Really, the only conclusion I’ve been able to draw is that plants which grow in a particularly vigorous manner in spring are often the ones which are most susceptible. This seems to have to do with the rapid rate with which the cells expand on vigorous varieties, and varieties with particularly thick stems.
One example are seedlings I call “One Stem Wonders”. These are plants with large root systems, but which tend to throw up just one single enormous stem, along with a massive sized bud. I’ve gotten 3 or 4 of these over the years, but never been able to keep a single one of them past their first mature year. Once dug and divided and kept for further evaluation, every single one of them has died from stem botrytis in spring, before they ever had a chance to grow into a plant. And this is at the nursery, where carry out a well thought out and responsible spray program.

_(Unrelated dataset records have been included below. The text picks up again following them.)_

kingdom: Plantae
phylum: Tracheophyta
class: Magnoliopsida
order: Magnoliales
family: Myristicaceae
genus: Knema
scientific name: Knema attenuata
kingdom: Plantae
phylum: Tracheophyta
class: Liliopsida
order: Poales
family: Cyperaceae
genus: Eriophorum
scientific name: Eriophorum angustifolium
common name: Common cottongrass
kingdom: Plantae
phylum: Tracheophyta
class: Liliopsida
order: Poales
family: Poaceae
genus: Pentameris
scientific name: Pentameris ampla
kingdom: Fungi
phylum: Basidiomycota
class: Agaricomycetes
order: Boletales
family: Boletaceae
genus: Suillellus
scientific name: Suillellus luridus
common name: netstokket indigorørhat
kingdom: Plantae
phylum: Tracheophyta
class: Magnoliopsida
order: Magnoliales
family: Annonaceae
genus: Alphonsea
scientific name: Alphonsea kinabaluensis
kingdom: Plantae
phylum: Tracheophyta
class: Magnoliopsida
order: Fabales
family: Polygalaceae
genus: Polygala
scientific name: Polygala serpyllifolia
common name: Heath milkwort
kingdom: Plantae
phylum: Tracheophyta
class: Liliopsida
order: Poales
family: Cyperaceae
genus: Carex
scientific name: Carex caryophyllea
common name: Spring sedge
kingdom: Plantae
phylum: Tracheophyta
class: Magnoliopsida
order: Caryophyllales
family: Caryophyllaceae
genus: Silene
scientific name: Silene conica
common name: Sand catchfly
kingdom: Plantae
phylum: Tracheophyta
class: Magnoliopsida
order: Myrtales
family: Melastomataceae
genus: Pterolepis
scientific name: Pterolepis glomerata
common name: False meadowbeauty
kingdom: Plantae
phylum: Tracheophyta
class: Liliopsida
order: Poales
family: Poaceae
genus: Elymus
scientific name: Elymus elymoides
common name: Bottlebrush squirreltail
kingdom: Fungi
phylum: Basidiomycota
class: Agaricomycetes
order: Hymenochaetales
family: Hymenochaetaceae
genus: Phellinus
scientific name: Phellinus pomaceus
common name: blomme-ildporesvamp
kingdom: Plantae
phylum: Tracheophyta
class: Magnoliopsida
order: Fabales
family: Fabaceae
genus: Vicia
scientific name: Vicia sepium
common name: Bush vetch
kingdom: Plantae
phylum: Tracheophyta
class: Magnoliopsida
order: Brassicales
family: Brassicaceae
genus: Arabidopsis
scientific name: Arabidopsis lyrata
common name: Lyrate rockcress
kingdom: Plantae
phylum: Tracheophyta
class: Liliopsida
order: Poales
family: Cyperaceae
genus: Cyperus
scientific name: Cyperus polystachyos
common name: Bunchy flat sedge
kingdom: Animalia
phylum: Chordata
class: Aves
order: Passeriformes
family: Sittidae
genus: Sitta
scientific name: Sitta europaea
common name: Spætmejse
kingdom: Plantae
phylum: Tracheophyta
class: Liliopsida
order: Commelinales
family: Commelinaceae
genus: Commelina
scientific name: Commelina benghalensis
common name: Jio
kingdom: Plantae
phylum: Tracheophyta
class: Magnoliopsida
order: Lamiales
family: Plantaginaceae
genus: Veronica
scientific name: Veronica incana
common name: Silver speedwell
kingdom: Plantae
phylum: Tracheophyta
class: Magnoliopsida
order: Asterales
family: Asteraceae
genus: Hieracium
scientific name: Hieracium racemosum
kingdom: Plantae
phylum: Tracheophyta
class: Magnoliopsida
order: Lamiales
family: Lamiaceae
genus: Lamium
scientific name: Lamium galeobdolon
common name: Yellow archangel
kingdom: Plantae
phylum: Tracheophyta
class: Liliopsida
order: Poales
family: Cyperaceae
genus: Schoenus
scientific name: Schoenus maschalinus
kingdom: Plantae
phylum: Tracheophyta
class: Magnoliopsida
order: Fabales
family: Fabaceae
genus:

One hates to think that vigor is a negative quality, so perhaps it has something to do with the relative toughness or thickness of the cell walls which make up the exterior of the stems ? A measure which may have something to do with the speed of cell expansion ?
These are just antidotal observations of course, but I know that I tend to pay particular attention to vigorous varieties which really rocket up out of the ground in spring.